Return the data below exactly, minus the pictures.

Saved data entries:
=====

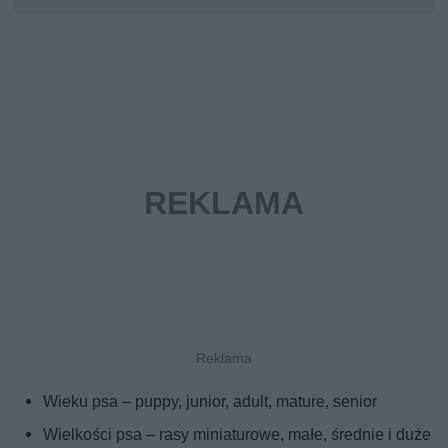
Wieku psa – puppy, junior, adult, mature, senior
Wielkości psa – rasy miniaturowe, małe, średnie i duże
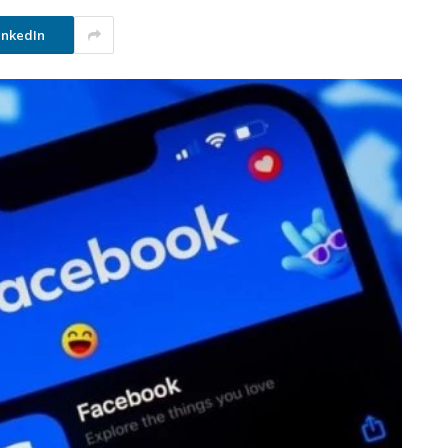
inkedIn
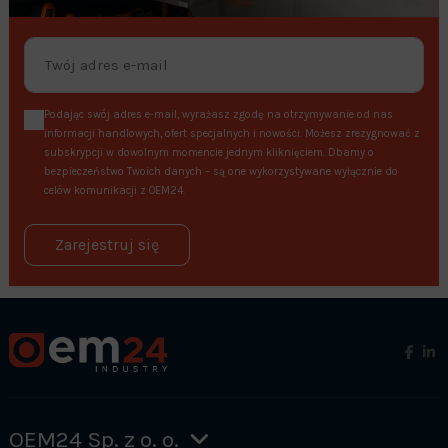
Podając swój adres e-mail, wyrażasz zgodę na otrzymywanie od nas
informacji handlowych, ofert specjalnych i nowości. Możesz zrezygnować z
subskrypcji w dowolnym momencie jednym kliknięciem. Dbamy o
bezpieczeństwo Twoich danych – są one wykorzystywane wyłącznie do
celów komunikacji z OEM24.
Zarejestruj się
OEM24 Sp. z o. o.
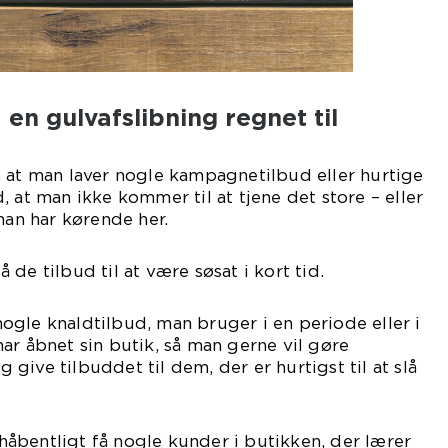
 en gulvafslibning regnet til
 at man laver nogle kampagnetilbud eller hurtige
 at man ikke kommer til at tjene det store – eller
man har kørende her.
de tilbud til at være søsat i kort tid.
gle knaldtilbud, man bruger i en periode eller i
ar åbnet sin butik, så man gerne vil gøre
give tilbuddet til dem, der er hurtigst til at slå
åbentligt få nogle kunder i butikken, der lærer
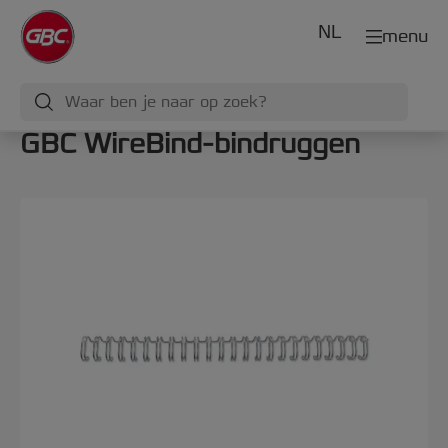
NL
menu
GBC WireBind-bindruggen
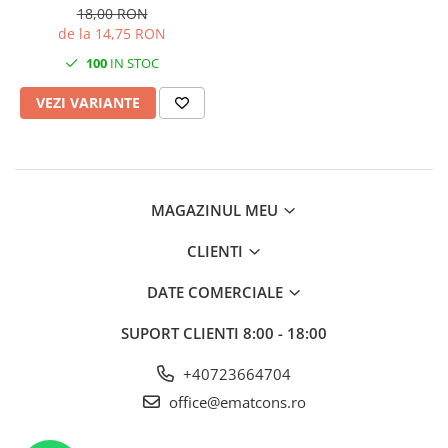
18,00 RON
de la 14,75 RON
100
IN STOC
VEZI VARIANTE
MAGAZINUL MEU
CLIENTI
DATE COMERCIALE
SUPORT CLIENTI
8:00 - 18:00
+40723664704
office@ematcons.ro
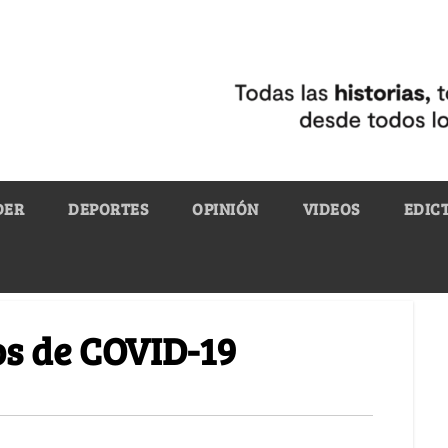
DER
DEPORTES
OPINIÓN
VIDEOS
EDIC
os de COVID-19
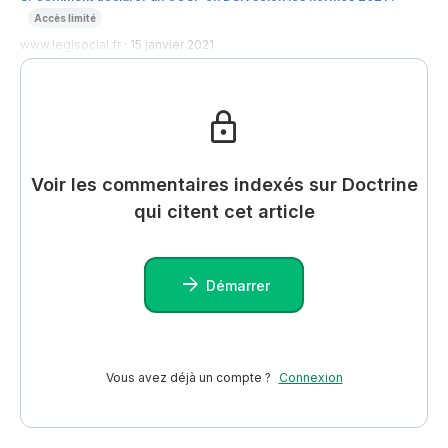
Accès limité
www.legisocial.fr
·
15 janvier 2021
Voir les commentaires indexés sur Doctrine
qui citent cet article
Démarrer
Vous avez déjà un compte ?
Connexion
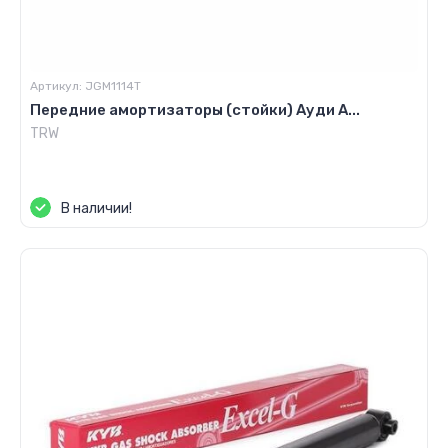
Артикул:
JGM1114T
Передние амортизаторы (стойки) Ауди А...
TRW
Цена по запросу
В наличии!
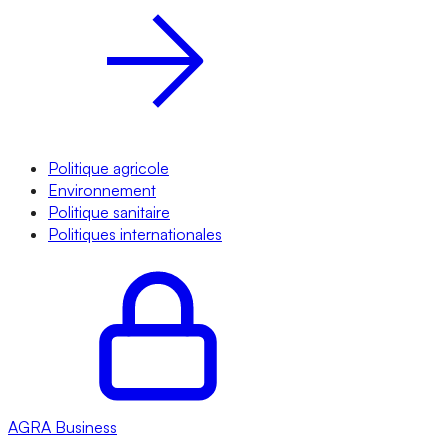
Politique agricole
Environnement
Politique sanitaire
Politiques internationales
AGRA
Business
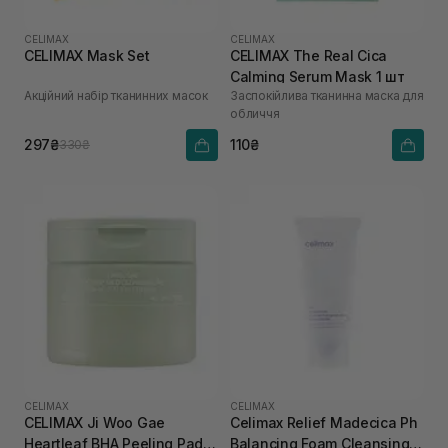
CELIMAX
CELIMAX
CELIMAX Mask Set
CELIMAX The Real Cica
Calming Serum Mask 1 шт
Акційний набір тканинних масок
Заспокійлива тканинна маска для
обличчя
297₴
110₴
330₴
CELIMAX
CELIMAX
CELIMAX Ji Woo Gae
Celimax Relief Madecica Ph
Heartleaf BHA Peeling Pad
Balancing Foam Cleansing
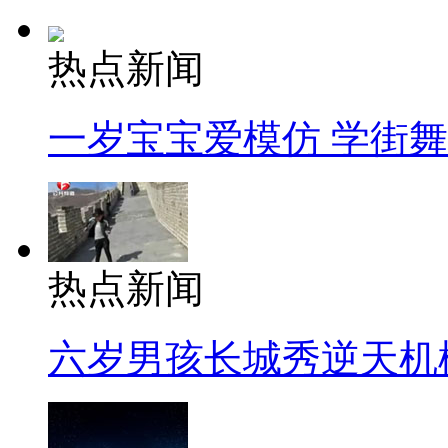
热点新闻
一岁宝宝爱模仿 学街
热点新闻
六岁男孩长城秀逆天机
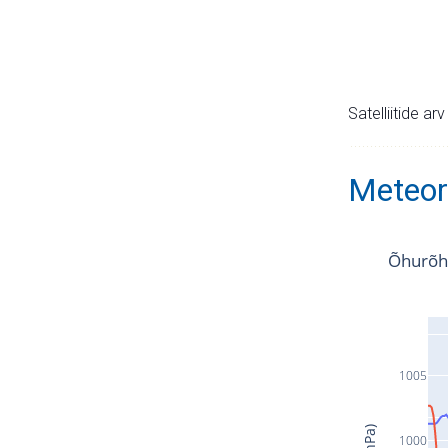
Satelliitide ar
Meteor
Õhurõh
1005
1000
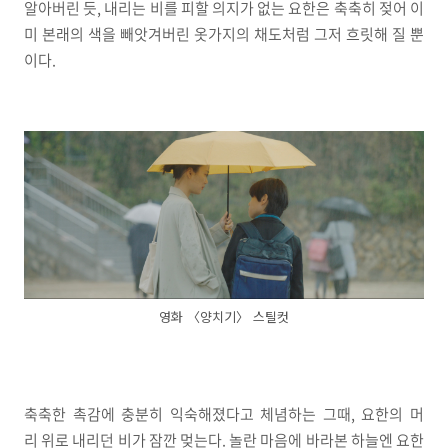
알아버린 듯, 내리는 비를 피할 의지가 없는 요한은 축축히 젖어 이
미 본래의 색을 빼앗겨버린 옷가지의 채도처럼 그저 흐릿해 질 뿐
이다.
영화 〈양치기〉 스틸컷
축축한 촉감에 충분히 익숙해졌다고 체념하는 그때, 요한의 머
리 위로 내리던 비가 잠깐 멎는다. 놀란 마음에 바라본 하늘엔 요한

=====

PROBLEM SOLUTION:
Wieku psa – puppy, junior, adult, mature, senior
Wielkości psa – rasy miniaturowe, małe, średnie i duże
inkedIn
Podając swój adres e-mail, wyrażasz zgodę na otrzymywanie od nas
informacji handlowych, ofert specjalnych i nowości. Możesz zrezygnować z
subskrypcji w dowolnym momencie jednym kliknięciem. Dbamy o
bezpieczeństwo Twoich danych – są one wykorzystywane wyłącznie do
celów komunikacji z OEM24.
Zarejestruj się
OEM24 Sp. z o. o.
 en gulvafslibning regnet til
 at man laver nogle kampagnetilbud eller hurtige
 at man ikke kommer til at tjene det store – eller
man har kørende her.
de tilbud til at være søsat i kort tid.
gle knaldtilbud, man bruger i en periode eller i
ar åbnet sin butik, så man gerne vil gøre
give tilbuddet til dem, der er hurtigst til at slå
åbentligt få nogle kunder i butikken, der lærer
NL
menu
GBC WireBind-bindruggen
18,00 RON
de la 14,75 RON
100
IN STOC
VEZI VARIANTE
MAGAZINUL MEU
CLIENTI
DATE COMERCIALE
SUPORT CLIENTI
8:00 - 18:00
+40723664704
office@ematcons.ro
DER
DEPORTES
OPINIÓN
VIDEOS
EDIC
os de COVID-19
Accès limité
www.legisocial.fr
·
15 janvier 2021
Voir les commentaires indexés sur Doctrine
qui citent cet article
Démarrer
Vous avez déjà un compte ?
Connexion
Артикул:
JGM1114T
Передние амортизаторы (стойки) Ауди А...
TRW
Цена по запросу
В наличии!
Politique agricole
Environnement
Politique sanitaire
Politiques internationales
AGRA
Business
CELIMAX
CELIMAX
CELIMAX Mask Set
CELIMAX The Real Cica
Calming Serum Mask 1 шт
Акційний набір тканинних масок
Заспокійлива тканинна маска для
обличчя
297₴
110₴
330₴
CELIMAX
CELIMAX
CELIMAX Ji Woo Gae
Celimax Relief Madecica Ph
Heartleaf BHA Peeling Pad
Balancing Foam Cleansing
热点新闻
一岁宝宝爱模仿 学街
热点新闻
六岁男孩长城秀逆天机
Satelliitide ar
Meteor
Õhurõh
1005
1000
알아버린 듯, 내리는 비를 피할 의지가 없는 요한은 축축히 젖어 이
미 본래의 색을 빼앗겨버린 옷가지의 채도처럼 그저 흐릿해 질 뿐
이다.
영화 〈양치기〉 스틸컷
축축한 촉감에 충분히 익숙해졌다고 체념하는 그때, 요한의 머
리 위로 내리던 비가 잠깐 멎는다. 놀란 마음에 바라본 하늘엔 요한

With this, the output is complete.